#### Assigned task
Repeat every line of the data verbatim.

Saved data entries

-*-*-

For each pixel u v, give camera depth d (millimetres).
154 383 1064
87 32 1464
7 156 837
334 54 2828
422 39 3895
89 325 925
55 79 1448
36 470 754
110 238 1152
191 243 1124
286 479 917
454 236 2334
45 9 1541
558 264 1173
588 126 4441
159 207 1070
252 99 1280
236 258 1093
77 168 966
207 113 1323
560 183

-*-*-

#### Solved problem
For each pixel u v, give camera depth d (millimetres).
154 383 1064
87 32 1464
7 156 837
334 54 2828
422 39 3895
89 325 925
55 79 1448
36 470 754
110 238 1152
191 243 1124
286 479 917
454 236 2334
45 9 1541
558 264 1173
588 126 4441
159 207 1070
252 99 1280
236 258 1093
77 168 966
207 113 1323
560 183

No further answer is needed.